Non-coding variants in UBA1 lead to vexas Free

Introduction:

Somatic mutations in UBA1, encoding an E1 ubiquitin activating enzyme, have recently been linked to an adult-onset, severe inflammation syndrome called VEXAS (Vacuoles, E1-enzyme, X-linked, Autoinflammatory, Somatic). VEXAS is characterized by systemic inflammation and hematologic abnormalities. While the majority of identified mutations in UBA1 are located in exonic regions, the role of non-coding and intronic mutations in the pathogenesis of VEXAS remains largely unexplored. In this study, we investigated the potential contribution of intronic mutations to VEXAS pathogenesis. Methods: To investigate mutations affecting UBA1 outside the region typically covered in targeted panels (exon 3), whole exome (WES) and genome sequencing (WGS) was performed on peripheral blood of patients with VEXAS-associated clinical presentation previously negative for UBA1 mutations per clinical testing. 265 patients were profiled by WES (~100X) and 36 patients were profiled by WGS (~55X). Clinical history was reviewed for these patients for VEXAS-associated presentation including a combination of hematologic and rheumatologic disease in adults. Participants with known pathogenic or likely pathogenic (P/LP) variants in UBA1 or other genetic causes of systemic autoinflammatory disease were excluded. UBA1 transcript and protein expression were assessed by PCR and western blot, respectively, in one case where peripheral blood mononuclear cells were available. Results: We identified 7 patients with VEXAS-like presentation with intronic single nucleotide variants or deletions. Five patients had a recurrent point mutation (median VAF: 0.78; range: 0.38-0.97). 5 patients had been diagnosed with MDS, and bone marrow biopsy revealed vacuolated progenitor cells in 3 patients. The most frequent clinical manifestations included skin rash (n=6), joint pain (n=4), vasculitis (n=4), and chondritis (n=2). One patient had been diagnosed with acute myeloid leukemia with myelodysplasia related changes, with co-mutations in IDH1 and SRSF2. Two additional patients had mutations in ASXL1 of which one also had a ZRSR2 mutation. No co-occurring myeloid driver gene mutations were found in the other cases.
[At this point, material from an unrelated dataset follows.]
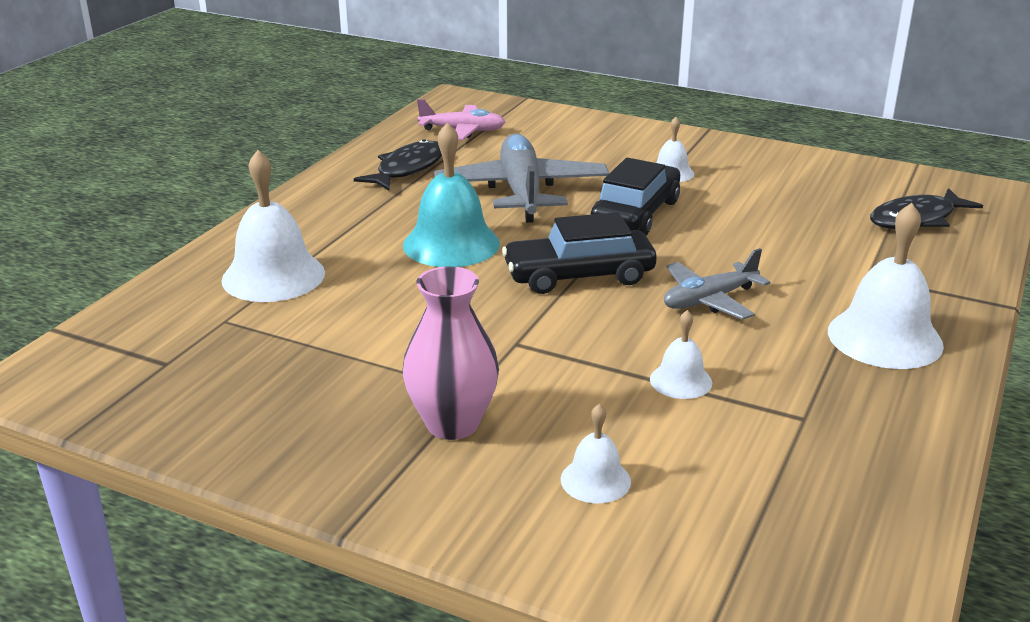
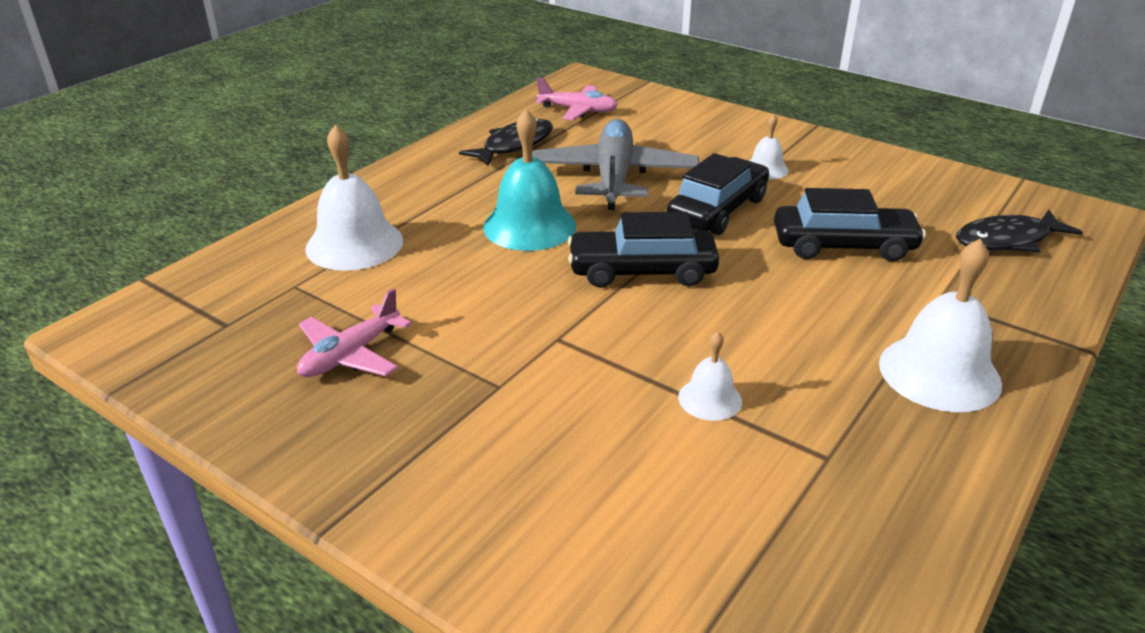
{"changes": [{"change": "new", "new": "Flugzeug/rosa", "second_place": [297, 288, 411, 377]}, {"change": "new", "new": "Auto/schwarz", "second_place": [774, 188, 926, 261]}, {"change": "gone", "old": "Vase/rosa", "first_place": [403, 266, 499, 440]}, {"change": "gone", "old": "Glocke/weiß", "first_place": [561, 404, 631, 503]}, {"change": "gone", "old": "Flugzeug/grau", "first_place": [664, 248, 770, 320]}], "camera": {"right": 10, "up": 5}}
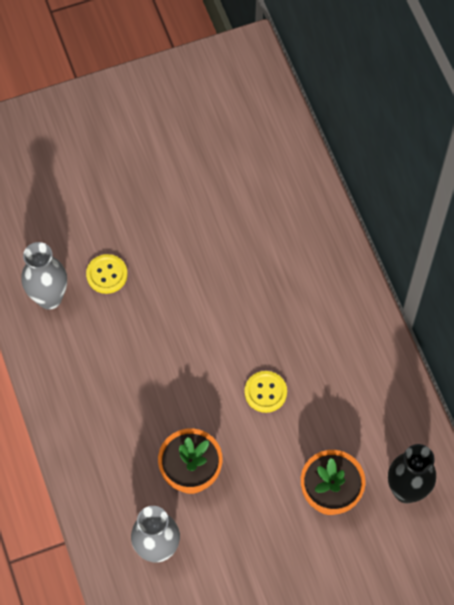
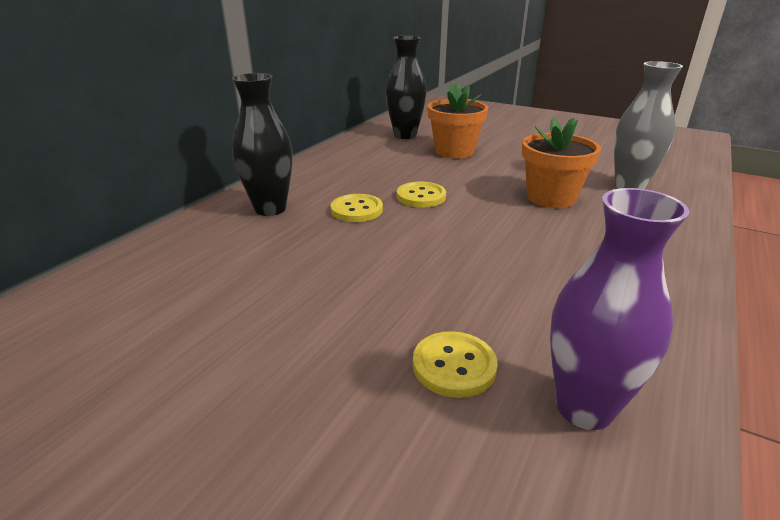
{"changes": [{"change": "new", "new": "Vase/schwarz", "second_place": [232, 73, 293, 216]}, {"change": "new", "new": "Knopf/gelb", "second_place": [331, 194, 383, 222]}, {"change": "repainted", "old": "Vase/grau", "new": "Vase/lila", "first_place": [22, 242, 67, 310], "second_place": [550, 188, 689, 430]}], "camera": {"right": -130, "up": -35}}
Noncoding mutations, similar to canonical UBA1 disease causing mutations, were shown to be lineage restricted to myeloid cells. To assess the functional impact of mutations, CD14⁺ monocytes were isolated from the peripheral blood. Compared to the CD14^- fraction, the CD14⁺ fraction revealed a decrease in the UBA1 transcript as well as UBA1 protein level. One patient demonstrated loss of novel UBA1 mutation after hypomethylating agent treatment, and allogeneic transplant, placing the patient in remission.Conclusions:Our findings of intronic and non-coding UBA1 mutations in patients with VEXAS-associated clinical presentation suggests these variants may affect the regulation of UBA1 transcription, representing a potential new mechanism of pathogenesis. Further functional studies are underway to understand how these variants contribute to impaired UBA1 activity and VEXAS disease pathogenesis. Collectively, our results advocate for a broader approach in genetic testing for UBA1 mutations and pave the way for improved diagnostic and therapeutic strategies for VEXAS syndrome.